*DESCRIPTION OF THE TASK*.
From the records below, copy each line that has the word "Right" in it.

*** INFORMATION SUPPLIED ***

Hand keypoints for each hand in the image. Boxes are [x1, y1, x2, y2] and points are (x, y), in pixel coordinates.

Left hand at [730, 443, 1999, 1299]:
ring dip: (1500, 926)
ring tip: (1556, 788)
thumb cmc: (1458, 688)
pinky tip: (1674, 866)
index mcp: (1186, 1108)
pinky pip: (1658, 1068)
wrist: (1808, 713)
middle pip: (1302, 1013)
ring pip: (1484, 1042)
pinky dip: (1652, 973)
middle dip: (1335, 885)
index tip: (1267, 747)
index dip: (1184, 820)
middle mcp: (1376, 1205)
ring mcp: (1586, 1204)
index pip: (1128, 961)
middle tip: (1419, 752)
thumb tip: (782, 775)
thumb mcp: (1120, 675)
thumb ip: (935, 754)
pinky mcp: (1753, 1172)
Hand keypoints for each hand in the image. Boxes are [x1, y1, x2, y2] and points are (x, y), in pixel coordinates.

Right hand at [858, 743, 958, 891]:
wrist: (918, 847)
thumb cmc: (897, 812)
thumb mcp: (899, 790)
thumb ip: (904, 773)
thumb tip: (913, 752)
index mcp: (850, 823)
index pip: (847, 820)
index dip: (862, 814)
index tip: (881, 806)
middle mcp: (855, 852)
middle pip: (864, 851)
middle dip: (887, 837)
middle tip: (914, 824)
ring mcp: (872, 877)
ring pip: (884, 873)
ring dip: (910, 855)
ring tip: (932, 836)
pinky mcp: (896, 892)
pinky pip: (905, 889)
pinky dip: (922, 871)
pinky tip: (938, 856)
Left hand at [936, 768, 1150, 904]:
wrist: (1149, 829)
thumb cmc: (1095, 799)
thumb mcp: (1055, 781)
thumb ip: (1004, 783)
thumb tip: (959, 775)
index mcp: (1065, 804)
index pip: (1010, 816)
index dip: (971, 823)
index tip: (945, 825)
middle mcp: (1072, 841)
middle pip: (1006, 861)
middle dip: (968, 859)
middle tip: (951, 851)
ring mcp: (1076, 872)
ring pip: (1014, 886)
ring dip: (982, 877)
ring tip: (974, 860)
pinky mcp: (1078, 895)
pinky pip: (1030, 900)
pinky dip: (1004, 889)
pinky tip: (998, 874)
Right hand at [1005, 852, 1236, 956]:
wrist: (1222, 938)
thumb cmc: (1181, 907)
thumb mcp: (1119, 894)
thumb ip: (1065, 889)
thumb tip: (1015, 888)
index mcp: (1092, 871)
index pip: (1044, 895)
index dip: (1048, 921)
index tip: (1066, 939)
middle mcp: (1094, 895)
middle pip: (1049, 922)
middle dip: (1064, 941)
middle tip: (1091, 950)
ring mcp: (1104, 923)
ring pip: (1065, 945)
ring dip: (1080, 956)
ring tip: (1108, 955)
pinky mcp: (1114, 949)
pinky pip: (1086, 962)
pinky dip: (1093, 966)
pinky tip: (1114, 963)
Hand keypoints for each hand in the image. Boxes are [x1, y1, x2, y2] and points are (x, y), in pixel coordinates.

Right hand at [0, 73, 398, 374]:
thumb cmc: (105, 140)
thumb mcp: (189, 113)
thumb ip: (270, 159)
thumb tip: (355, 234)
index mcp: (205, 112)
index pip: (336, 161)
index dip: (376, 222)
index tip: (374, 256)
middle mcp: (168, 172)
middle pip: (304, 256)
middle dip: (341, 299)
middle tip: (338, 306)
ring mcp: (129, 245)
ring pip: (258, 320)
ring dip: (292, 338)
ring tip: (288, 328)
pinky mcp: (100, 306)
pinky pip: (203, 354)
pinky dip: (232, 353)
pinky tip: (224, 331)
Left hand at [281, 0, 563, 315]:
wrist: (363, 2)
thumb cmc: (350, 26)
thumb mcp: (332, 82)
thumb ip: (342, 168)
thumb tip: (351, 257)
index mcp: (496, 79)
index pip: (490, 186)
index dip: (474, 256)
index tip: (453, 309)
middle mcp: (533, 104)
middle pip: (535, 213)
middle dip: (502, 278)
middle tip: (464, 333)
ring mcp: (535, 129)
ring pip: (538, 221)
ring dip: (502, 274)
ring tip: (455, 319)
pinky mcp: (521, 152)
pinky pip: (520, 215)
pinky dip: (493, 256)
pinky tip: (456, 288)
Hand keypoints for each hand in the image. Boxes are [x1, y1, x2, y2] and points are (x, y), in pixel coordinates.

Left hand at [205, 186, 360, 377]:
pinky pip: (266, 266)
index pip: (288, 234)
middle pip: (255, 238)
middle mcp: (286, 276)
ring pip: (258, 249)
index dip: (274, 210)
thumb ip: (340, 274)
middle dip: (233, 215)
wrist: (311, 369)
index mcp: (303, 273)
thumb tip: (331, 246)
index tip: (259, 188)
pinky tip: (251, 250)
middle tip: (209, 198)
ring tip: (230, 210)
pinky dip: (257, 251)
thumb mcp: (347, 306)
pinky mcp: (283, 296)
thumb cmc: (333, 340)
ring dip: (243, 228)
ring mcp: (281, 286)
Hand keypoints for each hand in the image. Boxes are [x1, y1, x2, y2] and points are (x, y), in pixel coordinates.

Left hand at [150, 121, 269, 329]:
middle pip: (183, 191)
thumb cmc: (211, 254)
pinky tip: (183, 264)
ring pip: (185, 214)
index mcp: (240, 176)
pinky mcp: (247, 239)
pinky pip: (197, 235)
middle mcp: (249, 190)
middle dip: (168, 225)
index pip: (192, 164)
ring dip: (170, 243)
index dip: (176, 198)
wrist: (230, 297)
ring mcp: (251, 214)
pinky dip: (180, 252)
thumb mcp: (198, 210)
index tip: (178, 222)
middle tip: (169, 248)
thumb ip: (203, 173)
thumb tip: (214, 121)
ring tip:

*** End of INFORMATION SUPPLIED ***

*SOLUTION*.
Right hand at [858, 743, 958, 891]:
Right hand at [1005, 852, 1236, 956]:
Right hand at [0, 73, 398, 374]:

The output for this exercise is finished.